Und der Beichtvater des Kurfürsten erwirkt für Stülpner die Begnadigung. Er kehrt zu seinem Chemnitzer Regiment zurück, heiratet, zieht mit den sächsischen Hilfstruppen für Preußen gegen Napoleon, gerät in Gefangenschaft, ?ieht und - desertiert wieder und übernimmt ein Wirtshaus in Böhmen. Nach dem großen Generalpardon für Deserteure (1813) darf er nach Sachsen zurück. Seine Kinder sterben, seine Frau stirbt, Karl Stülpner heiratet noch einmal, zeugt einen Sohn, erblindet am Star und - wird operiert und wieder sehend.
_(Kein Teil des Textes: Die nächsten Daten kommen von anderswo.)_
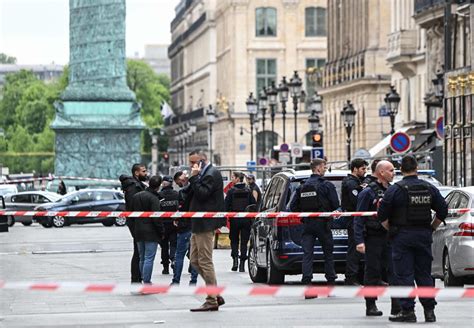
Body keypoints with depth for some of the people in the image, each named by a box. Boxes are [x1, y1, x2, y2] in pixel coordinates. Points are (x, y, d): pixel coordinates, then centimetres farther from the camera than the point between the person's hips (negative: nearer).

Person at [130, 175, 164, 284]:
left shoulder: (136, 196, 10)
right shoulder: (153, 198, -14)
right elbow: (156, 217, -18)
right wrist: (161, 232, -8)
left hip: (138, 231, 7)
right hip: (151, 233, -7)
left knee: (142, 258, 15)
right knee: (149, 258, -6)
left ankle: (145, 280, 20)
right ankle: (146, 283, -9)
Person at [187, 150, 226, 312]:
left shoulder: (211, 174, -12)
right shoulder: (205, 173, 18)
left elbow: (202, 194, -22)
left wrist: (194, 177, -19)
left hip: (205, 224, -11)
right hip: (198, 225, 11)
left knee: (205, 262, -7)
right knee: (195, 260, 12)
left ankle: (212, 301, -2)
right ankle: (216, 295, 15)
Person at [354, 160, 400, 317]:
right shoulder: (368, 192, -6)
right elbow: (359, 218, -8)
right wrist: (359, 241, -15)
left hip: (390, 238, 5)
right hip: (373, 238, -5)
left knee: (393, 271, -1)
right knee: (373, 273, 1)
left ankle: (397, 306, 0)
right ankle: (371, 306, 8)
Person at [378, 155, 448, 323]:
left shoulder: (395, 189, -8)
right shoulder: (429, 188, 4)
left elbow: (382, 216, -10)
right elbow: (443, 211, 7)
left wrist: (391, 230, 4)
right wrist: (431, 228, 15)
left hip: (402, 236, -4)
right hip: (424, 236, 4)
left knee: (404, 274, 0)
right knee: (424, 273, 10)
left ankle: (408, 311, -2)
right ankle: (429, 310, 10)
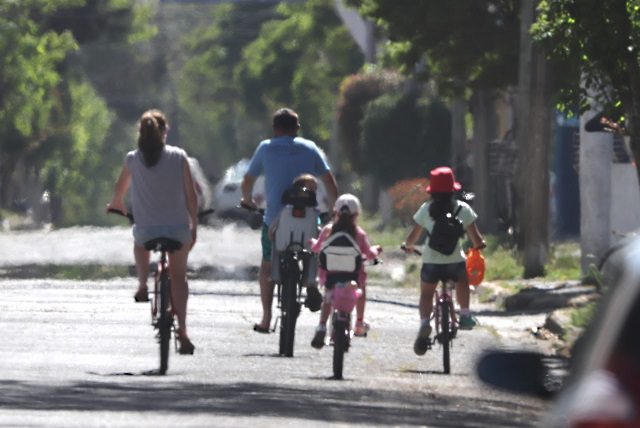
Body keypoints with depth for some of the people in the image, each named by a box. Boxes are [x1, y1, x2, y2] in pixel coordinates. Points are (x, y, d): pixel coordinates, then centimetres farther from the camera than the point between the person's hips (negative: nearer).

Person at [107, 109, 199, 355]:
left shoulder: (133, 159, 1)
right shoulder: (179, 157, -2)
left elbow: (120, 188, 18)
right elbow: (191, 195, -2)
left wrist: (115, 205, 40)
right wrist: (194, 224, 10)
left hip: (146, 228, 0)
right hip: (178, 228, 0)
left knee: (139, 242, 38)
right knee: (178, 277, 13)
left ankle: (142, 286, 22)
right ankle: (182, 328, 0)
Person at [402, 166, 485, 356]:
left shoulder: (425, 209, 3)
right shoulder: (462, 209, 1)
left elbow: (412, 237, 7)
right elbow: (476, 238, 2)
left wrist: (407, 245, 29)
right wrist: (479, 244, 25)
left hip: (431, 262, 0)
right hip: (455, 261, 0)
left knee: (426, 294, 16)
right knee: (462, 280, 33)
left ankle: (424, 323, -10)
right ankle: (465, 315, 28)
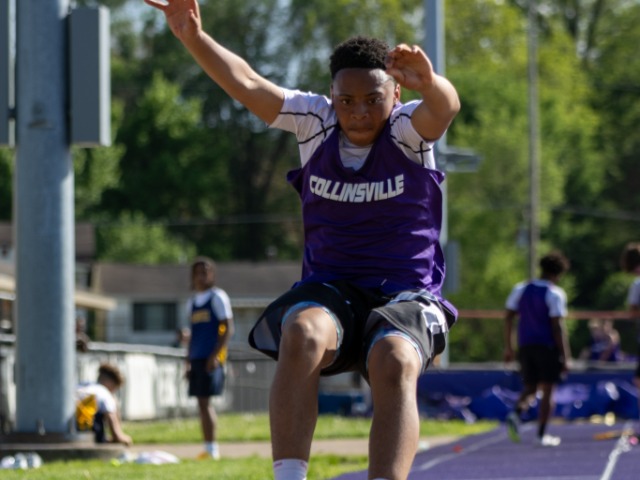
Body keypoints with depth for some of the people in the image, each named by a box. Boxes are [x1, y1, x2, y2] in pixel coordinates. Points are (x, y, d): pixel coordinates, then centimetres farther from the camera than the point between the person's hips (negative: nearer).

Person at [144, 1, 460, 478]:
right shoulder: (315, 122, 1)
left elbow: (445, 108, -31)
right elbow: (248, 85, -9)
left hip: (405, 295, -2)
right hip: (328, 289, 2)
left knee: (395, 364, -34)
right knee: (301, 335, -32)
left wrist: (428, 82, -55)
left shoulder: (409, 129, -7)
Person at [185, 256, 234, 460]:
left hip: (211, 359, -7)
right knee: (201, 403, 5)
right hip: (197, 358, 7)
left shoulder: (218, 297, -3)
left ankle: (213, 449, -9)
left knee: (205, 401, -11)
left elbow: (228, 328, -8)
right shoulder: (192, 302, 18)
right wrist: (188, 361, 18)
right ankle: (208, 448, 8)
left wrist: (215, 355, -16)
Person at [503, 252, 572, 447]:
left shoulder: (520, 289, 8)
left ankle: (516, 413, -15)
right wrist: (564, 357, -10)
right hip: (548, 347, -5)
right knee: (547, 390, 4)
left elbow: (508, 318, 7)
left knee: (529, 386, 15)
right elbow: (557, 326, -13)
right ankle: (542, 435, 1)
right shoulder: (555, 294, -9)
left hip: (525, 345, 5)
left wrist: (508, 347, 13)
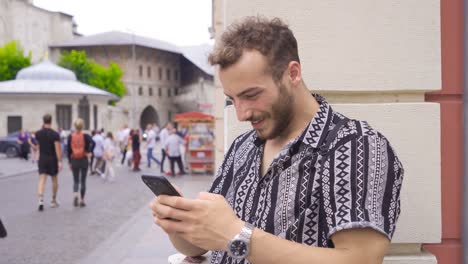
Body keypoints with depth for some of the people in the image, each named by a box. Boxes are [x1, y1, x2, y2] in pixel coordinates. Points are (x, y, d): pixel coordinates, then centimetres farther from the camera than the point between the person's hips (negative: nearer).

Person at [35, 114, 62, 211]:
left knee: (42, 179, -4)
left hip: (42, 159, 2)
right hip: (53, 159, -2)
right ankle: (53, 201, 23)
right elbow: (58, 148, -18)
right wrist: (60, 161, -17)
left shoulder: (38, 133, 0)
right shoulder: (55, 134, -12)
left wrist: (43, 128, 17)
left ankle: (41, 201, -22)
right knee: (54, 180, 14)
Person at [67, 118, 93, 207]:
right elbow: (92, 143, -25)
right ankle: (82, 200, 11)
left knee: (76, 180, 11)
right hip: (84, 160, -1)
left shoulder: (70, 137, -1)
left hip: (74, 161, 1)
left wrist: (70, 162, 7)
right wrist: (89, 152, -13)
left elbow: (68, 150, 0)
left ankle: (75, 194, -17)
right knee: (83, 181, 9)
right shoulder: (85, 136, -5)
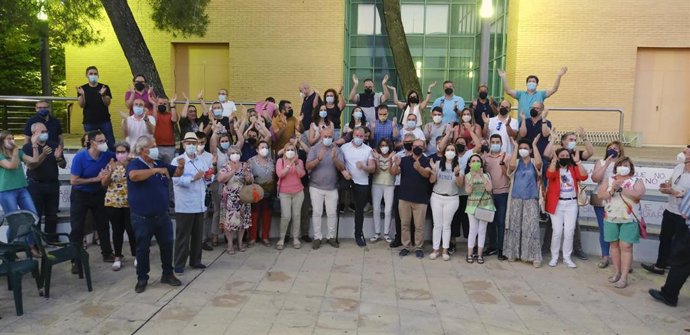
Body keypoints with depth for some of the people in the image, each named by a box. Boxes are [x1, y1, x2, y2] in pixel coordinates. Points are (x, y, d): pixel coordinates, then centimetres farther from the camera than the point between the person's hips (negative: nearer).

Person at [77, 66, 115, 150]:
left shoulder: (104, 88, 4)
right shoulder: (83, 89, 5)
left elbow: (107, 103, -4)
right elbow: (81, 105, -3)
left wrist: (103, 95, -23)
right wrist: (82, 95, -21)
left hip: (105, 121, 0)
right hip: (89, 122, 0)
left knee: (111, 143, -1)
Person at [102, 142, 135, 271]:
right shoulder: (110, 165, 6)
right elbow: (104, 184, 1)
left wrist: (127, 166, -18)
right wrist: (111, 171, -14)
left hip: (130, 203, -2)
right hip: (113, 203, 2)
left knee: (131, 230, -1)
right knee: (117, 231, 7)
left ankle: (136, 255, 15)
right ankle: (118, 257, 18)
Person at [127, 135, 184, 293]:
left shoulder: (159, 163, 7)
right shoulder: (134, 164, -13)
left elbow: (177, 173, 14)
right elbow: (134, 175, -36)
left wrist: (181, 166, -9)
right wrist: (156, 170, -32)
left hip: (162, 215, 6)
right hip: (142, 218, -6)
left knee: (167, 245, 13)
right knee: (142, 249, 7)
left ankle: (168, 274, 27)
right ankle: (142, 278, 22)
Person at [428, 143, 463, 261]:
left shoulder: (459, 166, -2)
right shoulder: (438, 163, 0)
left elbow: (460, 184, -6)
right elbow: (431, 181, -1)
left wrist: (457, 174, -23)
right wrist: (433, 170, -19)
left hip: (452, 199, -1)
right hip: (437, 197, 1)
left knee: (446, 225, 6)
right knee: (437, 225, 5)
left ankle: (445, 251, 13)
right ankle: (435, 250, 11)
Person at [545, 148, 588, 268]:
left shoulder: (573, 169, 7)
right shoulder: (554, 168, 0)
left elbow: (584, 177, -11)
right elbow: (549, 175, -23)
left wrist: (578, 162, -15)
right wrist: (554, 160, -24)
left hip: (571, 203, 2)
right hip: (557, 203, -2)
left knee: (569, 231, 3)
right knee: (557, 231, -1)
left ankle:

Er findet noch Zeit, einem Dorflehrer seine Erinnerungen zu diktieren. Dann stirbt er, und es wird berichtet, dass fünfzehn Dorfgemeinden ihre Arbeit ruhen ließen, um Stülpner das letzte Geleit zu geben. An seinem Grabe weinten alle, die Ausgestoßenen und die Sesshaften, die ewigen Wanderer und die kraftlosen Armen, die ohne Mut in der Enge ersticken.
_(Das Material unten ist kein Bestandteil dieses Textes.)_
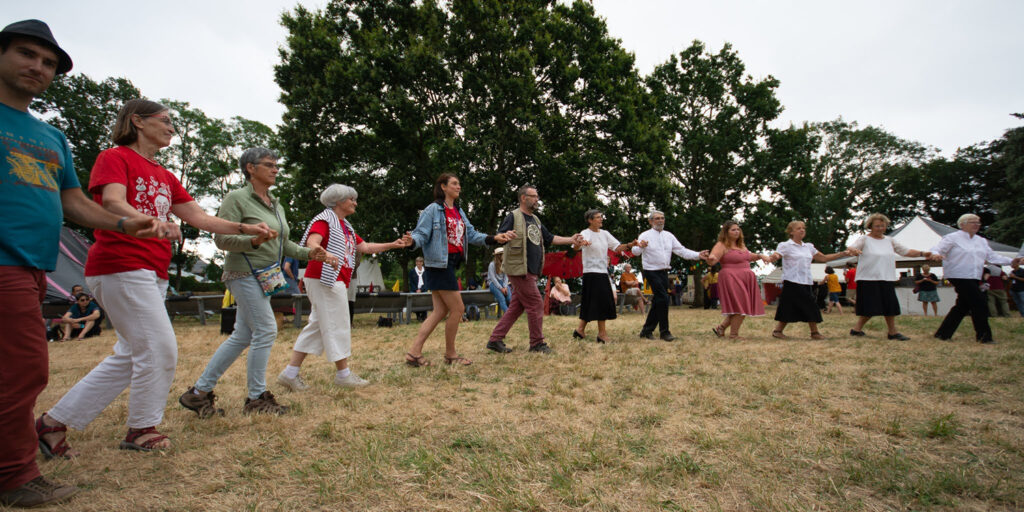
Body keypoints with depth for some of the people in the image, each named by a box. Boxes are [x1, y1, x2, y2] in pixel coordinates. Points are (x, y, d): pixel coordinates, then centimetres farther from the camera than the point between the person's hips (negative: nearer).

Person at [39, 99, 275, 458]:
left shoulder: (164, 176, 21)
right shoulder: (115, 157, -1)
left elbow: (199, 216, 15)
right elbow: (113, 202, -20)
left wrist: (245, 229, 2)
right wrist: (154, 225, -39)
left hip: (153, 274, 9)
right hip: (121, 267, -9)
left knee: (130, 356, 11)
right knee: (160, 350, -9)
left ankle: (55, 421, 22)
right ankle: (142, 430, 8)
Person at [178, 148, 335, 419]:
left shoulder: (276, 205, 16)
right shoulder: (237, 198, -7)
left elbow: (284, 244, 19)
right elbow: (221, 238, -13)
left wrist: (309, 253, 5)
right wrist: (253, 241, -29)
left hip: (265, 277, 8)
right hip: (245, 273, -8)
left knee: (242, 336, 10)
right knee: (265, 330, -10)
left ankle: (199, 392, 21)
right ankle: (256, 397, 5)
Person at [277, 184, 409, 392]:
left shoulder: (345, 227, 21)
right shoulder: (325, 220, -8)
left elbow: (365, 247, 19)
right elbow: (312, 240, -26)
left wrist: (393, 245, 12)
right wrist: (317, 250, -49)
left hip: (336, 282, 10)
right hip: (324, 279, -10)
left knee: (317, 326, 10)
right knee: (336, 325, -4)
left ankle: (290, 373, 15)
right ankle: (343, 374, 7)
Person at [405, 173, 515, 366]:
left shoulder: (459, 212, 17)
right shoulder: (433, 209, -8)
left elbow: (471, 234, 15)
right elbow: (421, 234, -13)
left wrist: (494, 238, 6)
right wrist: (411, 241, -36)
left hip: (450, 264, 9)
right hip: (439, 264, -9)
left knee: (441, 310, 8)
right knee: (457, 308, -4)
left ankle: (414, 352, 11)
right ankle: (450, 354, 13)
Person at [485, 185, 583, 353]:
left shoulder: (535, 220, 20)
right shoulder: (513, 217, -6)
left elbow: (549, 239, 25)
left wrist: (571, 240, 18)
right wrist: (506, 236, -37)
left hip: (531, 270, 9)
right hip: (519, 270, -9)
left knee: (517, 307, 9)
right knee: (536, 304, -6)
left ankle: (495, 339, 15)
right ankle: (537, 343, 7)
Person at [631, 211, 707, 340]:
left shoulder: (669, 236, 12)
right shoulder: (645, 235, -5)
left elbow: (682, 251, 9)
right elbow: (635, 251, -18)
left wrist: (698, 255, -5)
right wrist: (640, 247, -42)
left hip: (664, 273, 6)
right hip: (651, 272, -6)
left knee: (657, 302, 9)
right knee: (663, 299, -14)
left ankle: (647, 330, 20)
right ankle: (664, 331, -3)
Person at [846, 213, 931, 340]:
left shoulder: (890, 240, 14)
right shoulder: (864, 239, -3)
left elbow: (906, 251, 13)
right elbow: (851, 247, -19)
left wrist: (922, 253, -4)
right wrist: (854, 250, -43)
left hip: (887, 279, 6)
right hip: (868, 279, -6)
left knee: (890, 306, 8)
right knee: (870, 308, -5)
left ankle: (893, 332, 17)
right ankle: (857, 329, 7)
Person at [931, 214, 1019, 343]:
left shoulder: (982, 241, 18)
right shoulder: (953, 238, -6)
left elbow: (992, 256, 20)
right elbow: (938, 248, -15)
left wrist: (1011, 261, 8)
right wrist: (936, 254, -38)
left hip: (973, 278, 8)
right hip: (959, 276, -8)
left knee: (962, 306, 7)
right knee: (979, 305, -9)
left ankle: (943, 334, 12)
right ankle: (984, 336, 3)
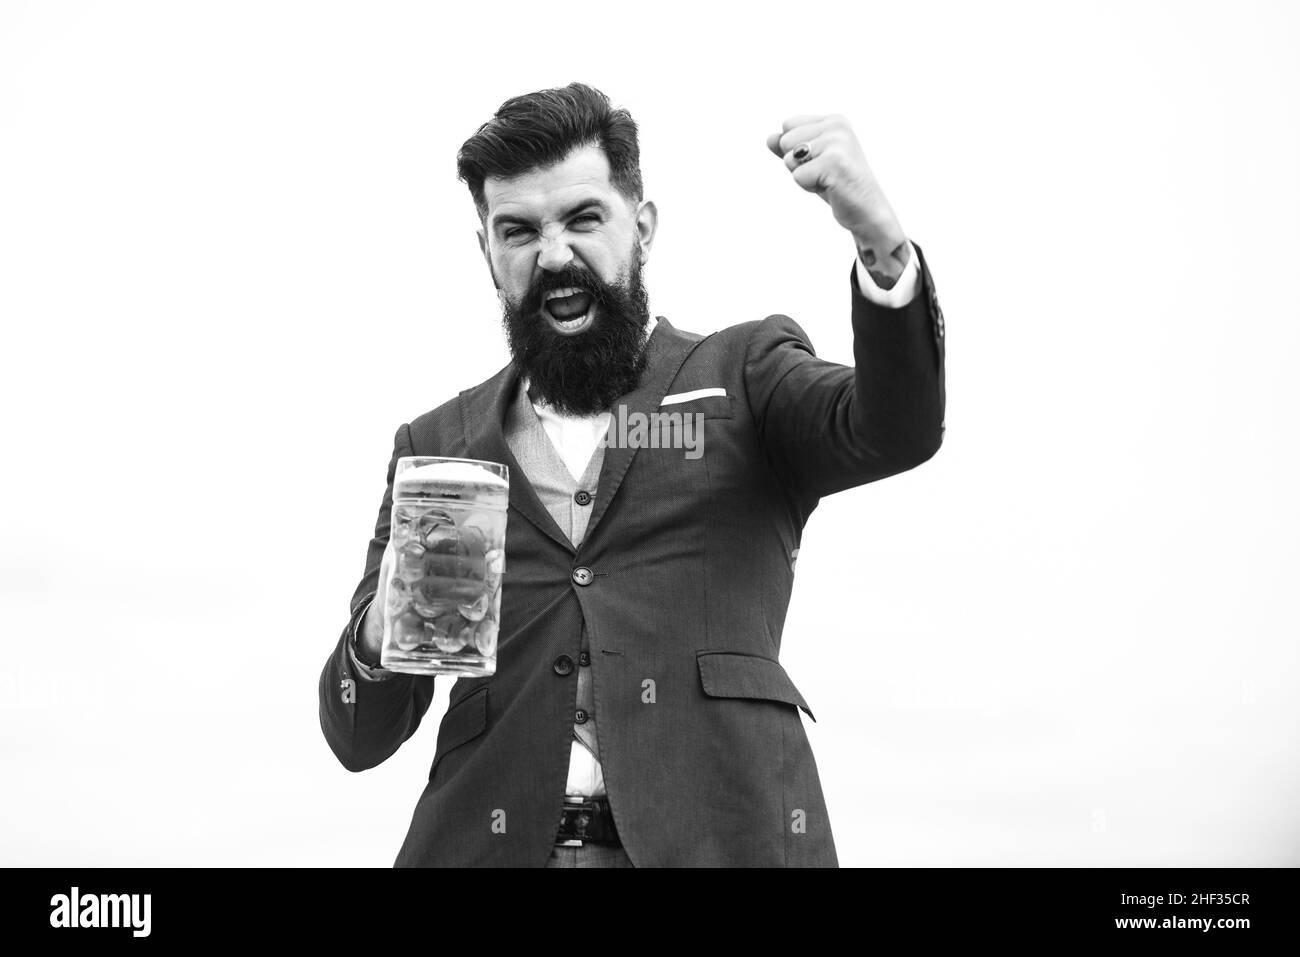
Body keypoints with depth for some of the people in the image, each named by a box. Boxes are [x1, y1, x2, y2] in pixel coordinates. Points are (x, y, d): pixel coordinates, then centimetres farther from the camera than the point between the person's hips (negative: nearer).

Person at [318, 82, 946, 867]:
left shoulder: (744, 376, 12)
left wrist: (880, 237, -25)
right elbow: (358, 738, 15)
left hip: (717, 839, -1)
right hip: (491, 843, 1)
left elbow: (896, 431, -9)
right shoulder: (435, 445, 16)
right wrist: (382, 634, -8)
Auf dem Friedhof zu Großolbersdorf ist er begraben. Das ganze Volk im Erzgebirge liest heute von seinen Taten. Er ist einer der ersten deutschen Revolutionäre, der Vertreter des unbekannten, verkannten und als spießerhaft verschrienen oder gewaltsam zum Spießertum erzogenen deutschen Volkes, das Blut hat und wirkliche Empörer hervorbringt.

Nur dass man sie nicht kennt. Wo sind die Dichter, die sich dieser wirklich deutschen Menschen annehmen? In welche Fernen schweifen Autoren, um Helden zu finden?

Diese Skizze erschien zuerst in der Frankfurter Zeitung  am 27. Mai 1925.